TEXTE DE LA PAGE:
Le politiste Tom Theuns est l’auteur d’un ouvrage sur l’incapacité de l’Union à prévenir les dérives autoritaires de ses États membres. Il appelle à utiliser des outils juridiques négligés, et à refaire de la politique contre l’entente des autocrates.

À l’heure où l’administration Trump se livre à une tentative de changement de régime aux États-Unis, pour faire basculer ces derniers dans le camp peuplé des autocraties, l’Union européenne (UE) pourrait se donner pour mission de devenir une nouvelle « réserve de puissance » pour les démocraties.

Premier problème : la vague mondiale de recul des démocraties libérales touche aussi le continent européen, et même l’UE en son sein. Deuxième problème : autant des conditions strictes sont à remplir pour rejoindre l’Union, autant les régressions démocratiques ont longtemps fait l’objet d’un impensé. Comme si la participation à l’intégration européenne éloignait pour toujours la possibilité d’un pouvoir capable de défaire l’État de droit, de menacer les libertés fondamentales et de rendre inéquitable la compétition politique.

Menacée d’effacement dans le champ géostratégique comme économique, l’UE pourrait donc voir son déclin nourri par une autocratisation de ses membres. Certes, il existe aujourd’hui des procédures qui peuvent être ouvertes contre les États s’éloignant des standards d’une gouvernance démocratique. C’est même l’objet du livre du politiste Tom Theuns, Protecting Democracy in Europe (Hurst Publishers, 2024, non traduit). Mais le professeur de l’université de Leyde (Pays-Bas) en fait une critique sévère.

DONNÉES FOURNIES:
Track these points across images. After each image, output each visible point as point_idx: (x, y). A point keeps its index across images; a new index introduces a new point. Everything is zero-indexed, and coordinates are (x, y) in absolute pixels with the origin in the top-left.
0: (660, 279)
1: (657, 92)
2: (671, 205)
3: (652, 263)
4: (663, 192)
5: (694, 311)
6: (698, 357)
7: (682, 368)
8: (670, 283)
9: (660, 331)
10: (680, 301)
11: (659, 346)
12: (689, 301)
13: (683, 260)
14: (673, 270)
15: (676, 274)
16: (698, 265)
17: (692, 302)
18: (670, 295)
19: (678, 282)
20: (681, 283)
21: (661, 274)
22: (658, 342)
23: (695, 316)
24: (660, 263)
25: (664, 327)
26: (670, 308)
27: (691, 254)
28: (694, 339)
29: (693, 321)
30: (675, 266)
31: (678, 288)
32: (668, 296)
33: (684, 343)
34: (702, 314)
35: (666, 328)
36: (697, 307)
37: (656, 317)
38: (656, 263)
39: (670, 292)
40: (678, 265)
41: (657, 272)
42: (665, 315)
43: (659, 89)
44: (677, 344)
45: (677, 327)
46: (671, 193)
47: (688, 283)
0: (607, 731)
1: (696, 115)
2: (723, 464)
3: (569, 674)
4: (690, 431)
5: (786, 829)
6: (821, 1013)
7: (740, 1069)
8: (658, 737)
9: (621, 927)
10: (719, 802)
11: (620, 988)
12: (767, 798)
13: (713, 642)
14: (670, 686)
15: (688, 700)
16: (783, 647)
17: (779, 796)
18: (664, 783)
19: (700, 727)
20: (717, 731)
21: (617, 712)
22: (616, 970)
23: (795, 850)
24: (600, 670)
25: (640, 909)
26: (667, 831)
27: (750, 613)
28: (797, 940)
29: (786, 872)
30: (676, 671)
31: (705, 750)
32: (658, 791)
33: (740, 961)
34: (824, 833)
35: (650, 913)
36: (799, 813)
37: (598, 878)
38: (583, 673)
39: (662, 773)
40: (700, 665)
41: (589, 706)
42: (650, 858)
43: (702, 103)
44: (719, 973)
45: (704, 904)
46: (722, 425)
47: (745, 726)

CONSIGNE:
Dans le texte de la page, réécrivez sous forme de liste, s'il vous plaît, le paragraphe qui commence par « Premier problème : la vague mondiale », en conservant ses faits principaux.

RÉPONSE À L'EXERCICE:
- Premier problème : le recul mondial des démocraties libérales touche aussi le continent européen, et même l'UE en son sein.
- Deuxième problème : l'adhésion à l'Union impose des conditions strictes, mais les régressions démocratiques ont longtemps été un impensé.
- On a fait comme si l'intégration européenne écartait pour toujours la possibilité d'un pouvoir capable de défaire l'État de droit, de menacer les libertés fondamentales et de rendre inéquitable la compétition politique.